Every element of convenience and justice supports the application of the statute to the defendants in this case. Every fact from which the asserted cause of action arose occurred in Illinois. Defendants resided here in pursuance of their own interests. While here they were entitled to the protection and benefits of our laws, including the right to relief in our courts. In the course of their residence they leased an apartment in Chicago for their own comfort and convenience. While occupying the apartment the defendants are alleged to have violated the terms of their lease, causing extensive damage to the premises, for which damages, if proved, they are liable to the owner of the fee. Illinois law governs the rights of the parties. Witnesses other than the defendants are available here. It is reasonable that they submit to the effective enforcement of the law with regard to liabilities arising out of their possession and use of the real estate.
Defendants' position appears to be that a tenant for a term of less than five years, while owning an interest in real estate, does not own real estate, and that if such a tenant is not considered the owner of real estate it follows that he is not in possession of or using the real estate. Defendants conclude that the words "ownership, use or possession of any real estate" does not apply to them as they were tenants under a lease of less than five years' duration.
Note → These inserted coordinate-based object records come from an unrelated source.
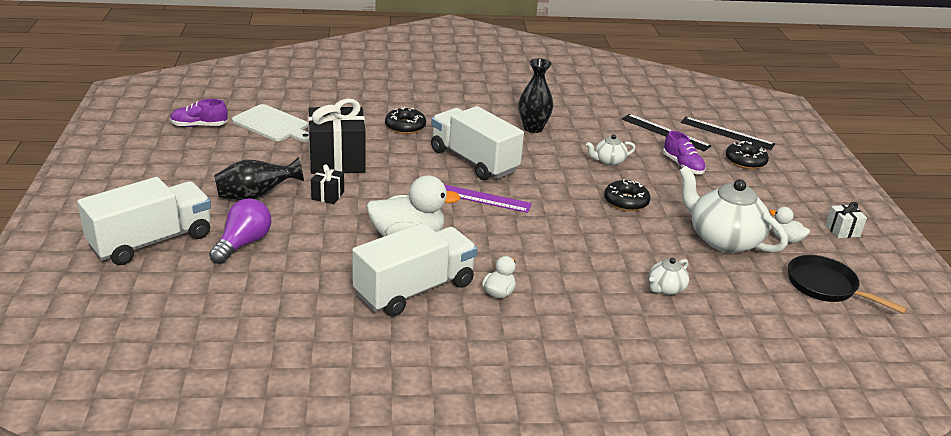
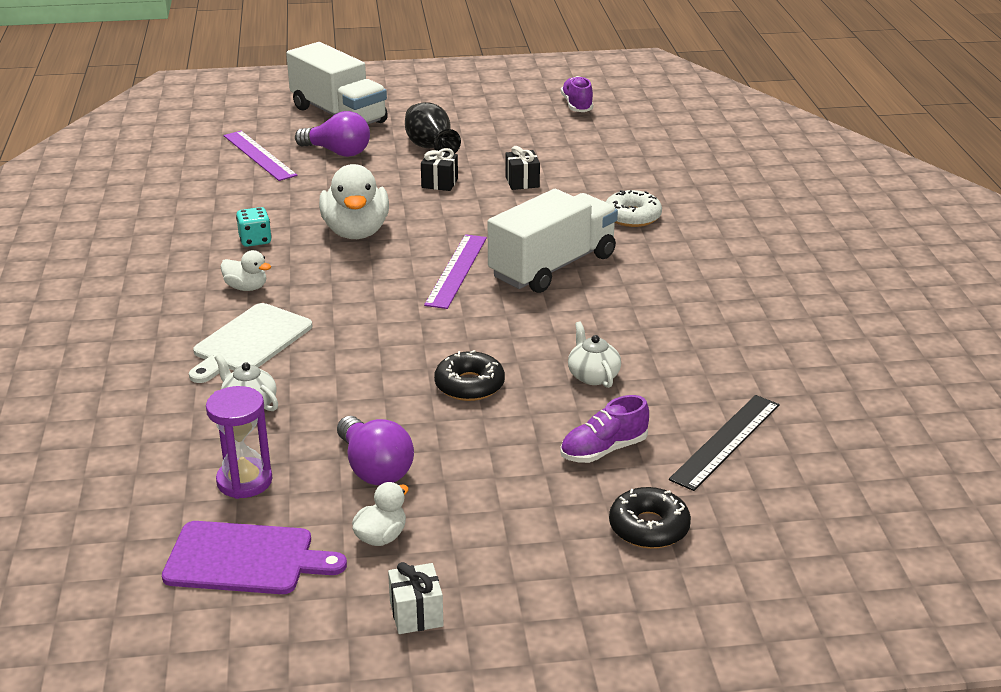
camera: 90 degrees right, 0 degrees up
(231, 290) = (259, 155): none -> purple ruler
(273, 124) = (598, 140): white cutting board -> white cutting board (249, 342)
(337, 161) = (522, 182): black gift -> black gift, size x0.46
(405, 127) = (632, 216): black donut -> white donut
(414, 289) = (255, 240): white truck -> turquoise dice
(533, 128) = (675, 311): black vase -> none
(723, 239) = (374, 468): white teapot -> purple light bulb
(727, 133) = (759, 518): black ruler -> none
(752, 289) = (244, 481): none -> purple hourglass
(826, 287) = (246, 559): black pan -> purple cutting board

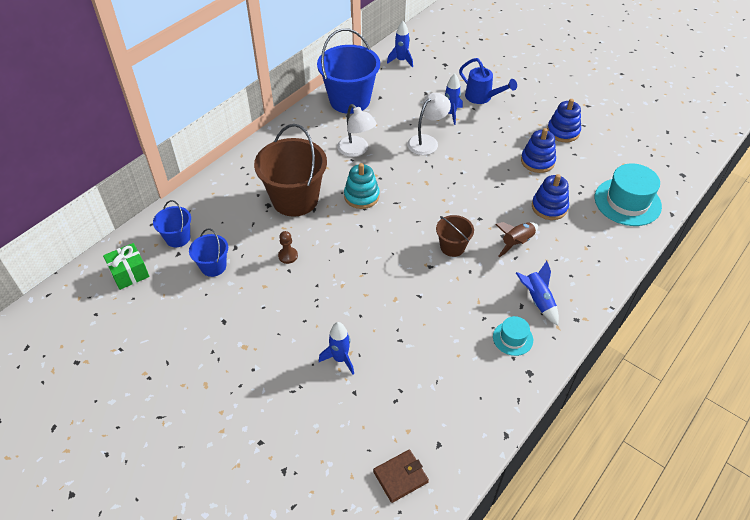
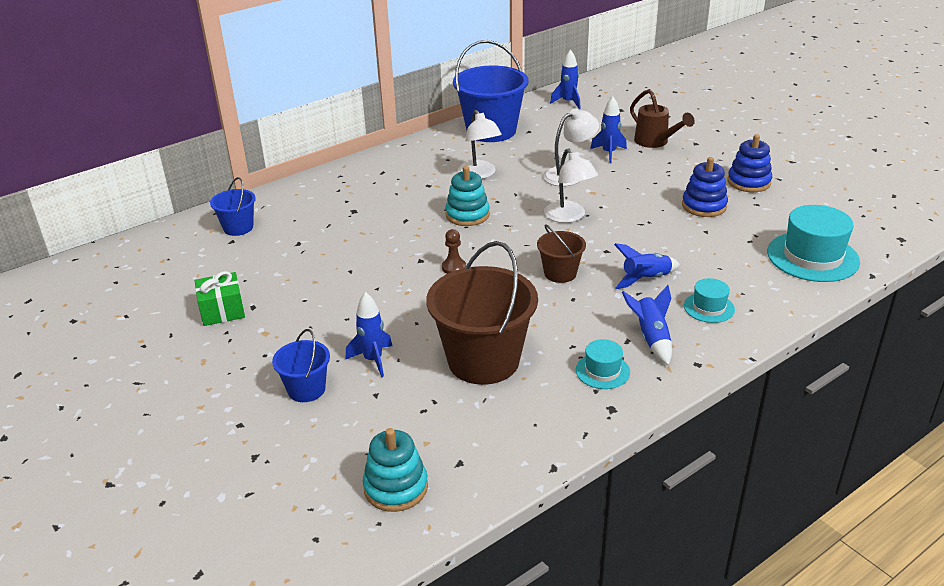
camera: 15 degrees right, 15 degrees down
(129, 273) = (170, 251): green gift -> green gift (222, 311)
(213, 266) = (265, 257): blue bucket -> blue bucket (306, 389)
(288, 256) = (355, 258): brown pawn -> brown pawn (454, 267)
(295, 199) = (387, 209): brown bucket -> brown bucket (483, 361)
(400, 477) = (396, 487): brown wallet -> turquoise stacking toy
(441, 187) = (569, 217): none -> white lamp
(482, 98) = (655, 142): blue watering can -> brown watering can
(517, 243) = (646, 279): brown rocket -> blue rocket
(549, 207) = (703, 250): blue stacking toy -> none
(569, 263) = (709, 307): none -> turquoise hat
They cite Section 3 of Chapter 77 relating to judgments, decrees and executions, that the term "real estate" when used in that Act includes lands, tenements, hereditaments and "leasehold estates when the unexpired term exceeds five years." Plaintiff could as well rely on Section 38 of the Conveyances Act (Ill Rev Stats 1961, c 30, § 37) which defines the term "real estate" as used in the Act as coextensive in meaning with lands, tenements and hereditaments and as embracing all chattels real. Obviously a definition specifically limited in application to a particular statute, such as the Act dealing with conveyances or the Act dealing with judgments, can have no application to another Act. The Legislature might have adopted the definition desired by defendants in Section 17 of the Civil Practice Act, but did not do so. We are of the opinion that the ownership of any interest in real estate, whether as a tenant for one month, one year, five years, 99 years or life is sufficient to bring that person within the ambit of Section 17 as an owner of real estate.
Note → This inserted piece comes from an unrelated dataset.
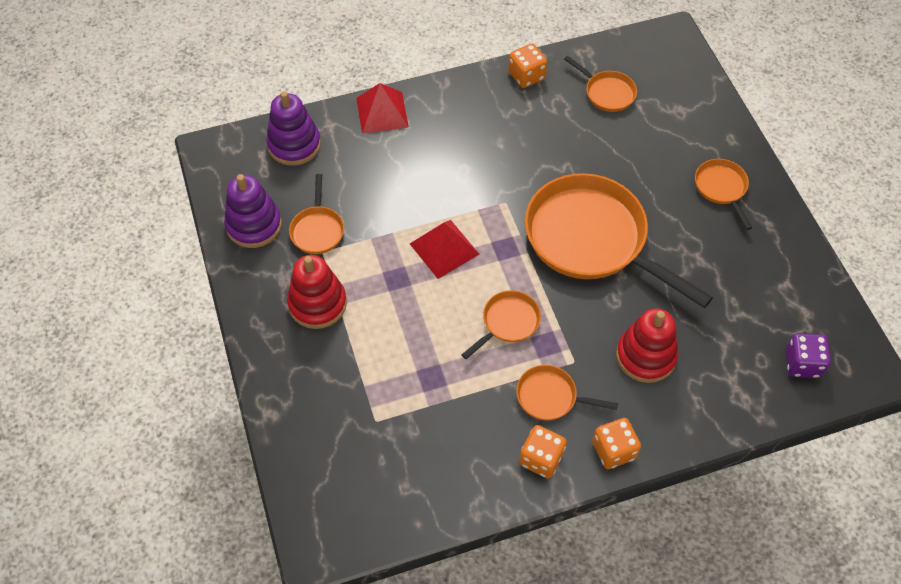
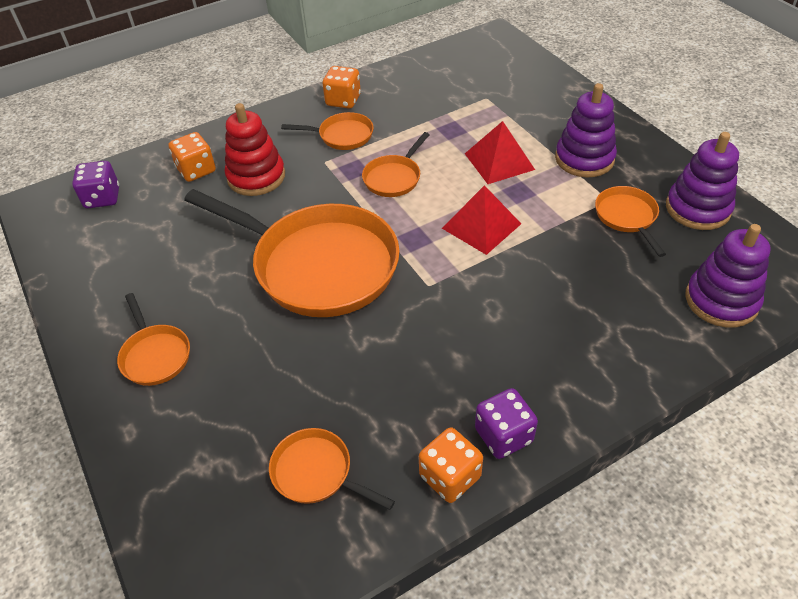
camera: 170 degrees right, 10 degrees down
(317, 304) = (584, 159): red stacking toy -> purple stacking toy
(382, 112) = (637, 368): red pyramid -> red pyramid (499, 161)
(486, 91) = (503, 435): none -> purple dice
(613, 450) = (283, 114): orange dice -> orange dice (196, 170)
Defendants discuss the Pennsylvania statute which subjects non-residents to the jurisdiction of the Pennsylvania courts in favor of any "owner, tenant or user of real estate" for actions arising out of any accident or injury occurring in Pennsylvania in which such real estate is involved, and argues that because the Illinois statute does not use the word "tenant" it must have been intended to exclude tenants. The Illinois Act is much broader than the Pennsylvania statute. Our Act embraces any person in any cause of action arising from the ownership, possession or use of real estate. Instead of defining what particular owner, possessor or user is intended, it includes all owners, users or possessors. A tenant, by the very nature of his relationship with the lessor, is in possession of and using real estate and is necessarily included. The language of Sec 17(1) (c) plainly applies to the cause of action against the defendants which arose out of their possession and use of Illinois real estate as lessees of plaintiff.
The order quashing the service of summons is reversed and the cause is remanded with directions for further proceedings.
Order reversed and cause remanded with directions.
FRIEND, P.J. and BRYANT, J., concur.